彼は、わたしが口を開こうとするのを手の動きで止めて、言う。
「人を馬鹿にして、時間が経ってから謝罪だと? 自分がそれで気が済むからだろうが。そういう卑怯な奴、ぶん殴ってやりたい」
「あんたが殴りたいだけでしょ? やめなよ」
エライザが夫をいさめ、「でもさ」と続けた。
「そいつ、もしかしたら、家庭で何かあったんじゃない? それで、昔のことが記憶の中で美化されていて、こいつならちょろいだろう的な舐めた考えだったりして。
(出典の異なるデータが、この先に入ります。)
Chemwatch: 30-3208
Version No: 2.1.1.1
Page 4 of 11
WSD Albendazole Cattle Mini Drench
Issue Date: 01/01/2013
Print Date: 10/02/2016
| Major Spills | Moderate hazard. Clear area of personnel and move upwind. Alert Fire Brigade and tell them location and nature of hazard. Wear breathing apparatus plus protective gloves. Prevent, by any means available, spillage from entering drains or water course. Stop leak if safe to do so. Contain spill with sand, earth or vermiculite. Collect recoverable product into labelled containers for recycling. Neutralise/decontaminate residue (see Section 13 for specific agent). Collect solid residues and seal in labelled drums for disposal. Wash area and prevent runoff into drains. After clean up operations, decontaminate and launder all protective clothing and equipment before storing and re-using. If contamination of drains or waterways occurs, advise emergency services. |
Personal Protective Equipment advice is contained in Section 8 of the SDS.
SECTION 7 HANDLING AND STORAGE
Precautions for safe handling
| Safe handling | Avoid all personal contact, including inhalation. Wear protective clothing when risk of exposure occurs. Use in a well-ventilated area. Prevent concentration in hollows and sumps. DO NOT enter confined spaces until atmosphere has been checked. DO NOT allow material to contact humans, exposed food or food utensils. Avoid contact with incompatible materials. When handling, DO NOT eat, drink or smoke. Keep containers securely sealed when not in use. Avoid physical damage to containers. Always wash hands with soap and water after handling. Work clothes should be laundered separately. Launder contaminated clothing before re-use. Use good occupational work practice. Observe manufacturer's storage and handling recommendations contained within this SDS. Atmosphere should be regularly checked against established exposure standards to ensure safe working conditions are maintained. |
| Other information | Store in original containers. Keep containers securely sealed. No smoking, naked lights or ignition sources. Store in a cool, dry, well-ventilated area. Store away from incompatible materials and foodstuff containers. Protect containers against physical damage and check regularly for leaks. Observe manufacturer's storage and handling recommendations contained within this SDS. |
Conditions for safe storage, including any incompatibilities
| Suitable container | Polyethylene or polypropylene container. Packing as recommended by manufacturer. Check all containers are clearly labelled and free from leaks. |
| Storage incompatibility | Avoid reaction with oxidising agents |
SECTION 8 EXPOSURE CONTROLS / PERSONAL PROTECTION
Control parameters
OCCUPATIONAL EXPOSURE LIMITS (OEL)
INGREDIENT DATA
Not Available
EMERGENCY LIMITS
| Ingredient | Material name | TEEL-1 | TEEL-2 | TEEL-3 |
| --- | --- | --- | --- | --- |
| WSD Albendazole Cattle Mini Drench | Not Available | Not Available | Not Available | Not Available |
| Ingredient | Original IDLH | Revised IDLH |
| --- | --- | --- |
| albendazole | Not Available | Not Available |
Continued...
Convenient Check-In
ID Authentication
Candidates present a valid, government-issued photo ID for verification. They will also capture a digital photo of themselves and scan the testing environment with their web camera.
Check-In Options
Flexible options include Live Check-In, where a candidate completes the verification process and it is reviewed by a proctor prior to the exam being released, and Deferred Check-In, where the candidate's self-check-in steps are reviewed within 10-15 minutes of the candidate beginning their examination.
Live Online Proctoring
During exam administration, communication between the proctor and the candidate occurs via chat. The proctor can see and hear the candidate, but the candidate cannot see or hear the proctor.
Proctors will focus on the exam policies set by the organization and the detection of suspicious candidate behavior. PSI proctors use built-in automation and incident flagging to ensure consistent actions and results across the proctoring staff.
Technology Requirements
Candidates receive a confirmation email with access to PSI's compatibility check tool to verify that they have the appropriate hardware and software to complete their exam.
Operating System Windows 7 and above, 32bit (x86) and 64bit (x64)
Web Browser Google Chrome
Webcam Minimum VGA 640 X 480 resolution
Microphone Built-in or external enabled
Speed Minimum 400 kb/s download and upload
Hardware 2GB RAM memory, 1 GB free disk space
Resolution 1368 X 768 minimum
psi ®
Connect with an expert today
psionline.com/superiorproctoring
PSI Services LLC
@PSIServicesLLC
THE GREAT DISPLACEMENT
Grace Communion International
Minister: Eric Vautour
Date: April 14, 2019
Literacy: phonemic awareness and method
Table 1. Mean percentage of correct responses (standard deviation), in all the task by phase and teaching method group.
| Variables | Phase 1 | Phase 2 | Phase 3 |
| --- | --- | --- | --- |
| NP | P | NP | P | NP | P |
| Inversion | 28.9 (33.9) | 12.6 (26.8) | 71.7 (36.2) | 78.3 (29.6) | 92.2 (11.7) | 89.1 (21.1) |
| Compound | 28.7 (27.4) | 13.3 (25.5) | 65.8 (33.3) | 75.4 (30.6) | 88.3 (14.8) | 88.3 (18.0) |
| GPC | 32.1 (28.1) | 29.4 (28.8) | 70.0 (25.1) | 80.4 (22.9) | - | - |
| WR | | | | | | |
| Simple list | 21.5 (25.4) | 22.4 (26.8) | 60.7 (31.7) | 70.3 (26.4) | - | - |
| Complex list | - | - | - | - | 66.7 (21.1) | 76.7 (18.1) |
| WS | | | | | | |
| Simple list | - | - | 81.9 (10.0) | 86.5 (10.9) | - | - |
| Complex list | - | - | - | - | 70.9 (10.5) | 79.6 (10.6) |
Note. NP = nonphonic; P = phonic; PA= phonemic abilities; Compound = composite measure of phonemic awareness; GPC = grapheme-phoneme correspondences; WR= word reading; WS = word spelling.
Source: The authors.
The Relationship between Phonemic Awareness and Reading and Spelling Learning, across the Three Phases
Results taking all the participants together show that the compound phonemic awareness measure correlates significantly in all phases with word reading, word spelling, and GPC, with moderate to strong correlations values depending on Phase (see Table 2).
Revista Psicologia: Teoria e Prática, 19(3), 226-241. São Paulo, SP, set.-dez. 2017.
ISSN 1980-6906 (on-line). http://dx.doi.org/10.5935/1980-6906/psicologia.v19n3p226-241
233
ヨリ、戻したい的な」
「……」
だとしたら、ぶん殴る。
容赦なく全力で。
「で、誰なの?」
エライザが、わたしを見つめる。
カイルも、わたしを見ていた。
「それは……言いたくない」
わたしは、逃げるようにパテを口に入れる。
美味しい……美味しいよぉ、このパテ。
「カイル、このパテ、美味しい。もっと」
「おお」
それから、二人は意図的に話題を変えてくれた。
流行りの歌劇か……次の休みは、劇場に行ってみようと思う。
好きなことをして、心を休めて、悩みともさっさとおさらばしよう。
そうすればきっと、考えなくて済むようになる……はず。